Scientific notation expresses numbers in the form a × 10^b, where 1 ≤ a < 10 and b is an integer. For instance, 1 234 becomes 1.234 × 10³, while 0.000123 is written as 1.23 × 10⁻⁴. This compact format is ideal for handling extremely large or tiny values.

By keeping the coefficient within a single digit range, scientific notation immediately reveals the relative magnitude of numbers—easily distinguishing 1.23 × 10⁻⁴ from 1.23 × 10⁻⁵, which would be harder to spot in decimal form.
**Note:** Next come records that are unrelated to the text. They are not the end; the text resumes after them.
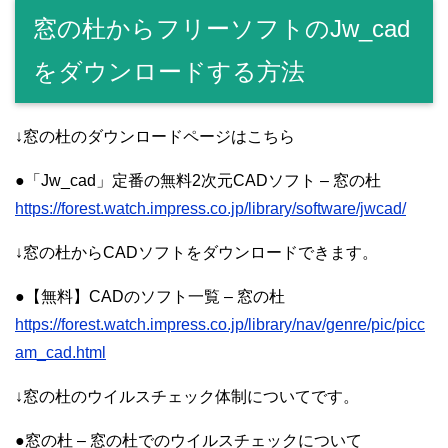
窓の杜からフリーソフトのJw_cad
をダウンロードする方法
↓窓の杜のダウンロードページはこちら
●「Jw_cad」定番の無料2次元CADソフト – 窓の杜
https://forest.watch.impress.co.jp/library/software/jwcad/
↓窓の杜からCADソフトをダウンロードできます。
●【無料】CADのソフト一覧 – 窓の杜
https://forest.watch.impress.co.jp/library/nav/genre/pic/picc
am_cad.html
↓窓の杜のウイルスチェック体制についてです。
●窓の杜 – 窓の杜でのウイルスチェックについて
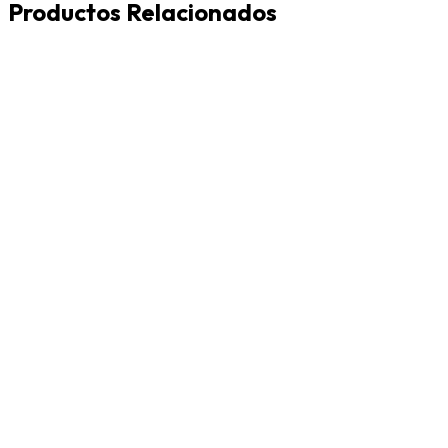
Productos Relacionados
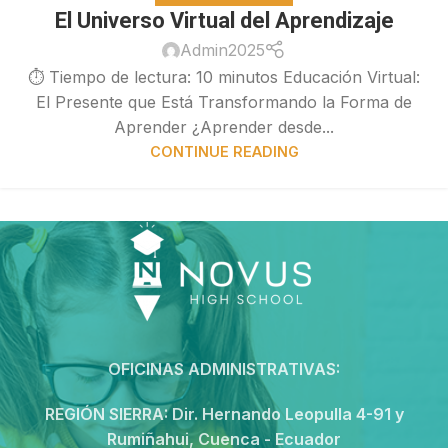
El Universo Virtual del Aprendizaje
Admin2025
⏱ Tiempo de lectura: 10 minutos Educación Virtual:
El Presente que Está Transformando la Forma de
Aprender ¿Aprender desde...
CONTINUE READING
OFICINAS ADMINISTRATIVAS:
REGIÓN SIERRA:
Dir. Hernando Leopulla 4-91 y
Rumiñahui, Cuenca - Ecuador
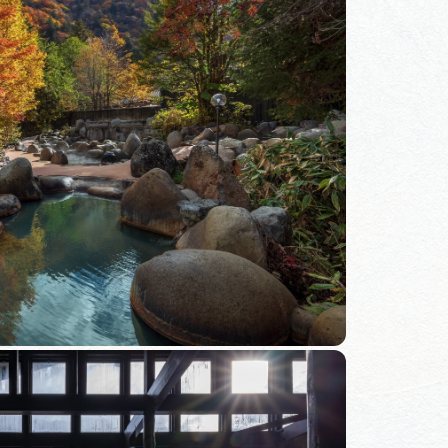
体験予約サイト「ＶＩＳＩＴ
岐阜県」
ア観光キャン
岐阜県まるごと観光エリアガ
イド
タベース
業者の皆様へ
フォトライブラリー
ラリー
お問い合わせ
広告掲載
サイトポリシー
Step 1: Multiply the coefficient

Multiply the whole number by the coefficient (the “a” in a × 10^b). For example, 2.5 × 10³ × 6 → 2.5 × 6 = 15.

Step 2: Normalize the coefficient

Check whether the result lies between 1 and 10. If it does not, shift the decimal point by powers of ten.

Step 3: Adjust the coefficient and exponent

Divide the product by the appropriate power of ten to bring it into the 1–10 range. In our example, 15 ÷ 10¹ = 1.5.

Step 4: Update the exponent

Increase the original exponent by the number of tens you removed. Here, 3 + 1 = 4.

Step 5: Write the result

Combine the adjusted coefficient with the new exponent: 1.5 × 10⁴.